(What the task requires):
Write the stretch of lines from the very start below through the line containing "interest-based ads based" as a JSON list of strings, one string per line, skipping any blank lines. Leave the pictures out.

(Input data):
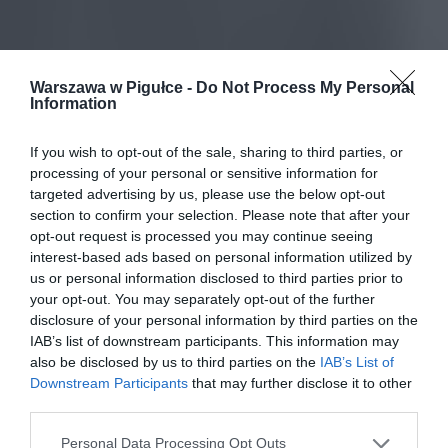
Warszawa w Pigułce -
Do Not Process My Personal
Information
If you wish to opt-out of the sale, sharing to third parties, or
processing of your personal or sensitive information for
targeted advertising by us, please use the below opt-out
section to confirm your selection. Please note that after your
opt-out request is processed you may continue seeing
interest-based ads based on personal information utilized by
us or personal information disclosed to third parties prior to
your opt-out. You may separately opt-out of the further
disclosure of your personal information by third parties on the
IAB’s list of downstream participants. This information may
also be disclosed by us to third parties on the
IAB’s List of
Downstream Participants
that may further disclose it to other
third parties.
Personal Data Processing Opt Outs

(Response to the task):
[
  "Warszawa w Pigułce -",
  "Do Not Process My Personal",
  "Information",
  "If you wish to opt-out of the sale, sharing to third parties, or",
  "processing of your personal or sensitive information for",
  "targeted advertising by us, please use the below opt-out",
  "section to confirm your selection. Please note that after your",
  "opt-out request is processed you may continue seeing",
  "interest-based ads based on personal information utilized by"
]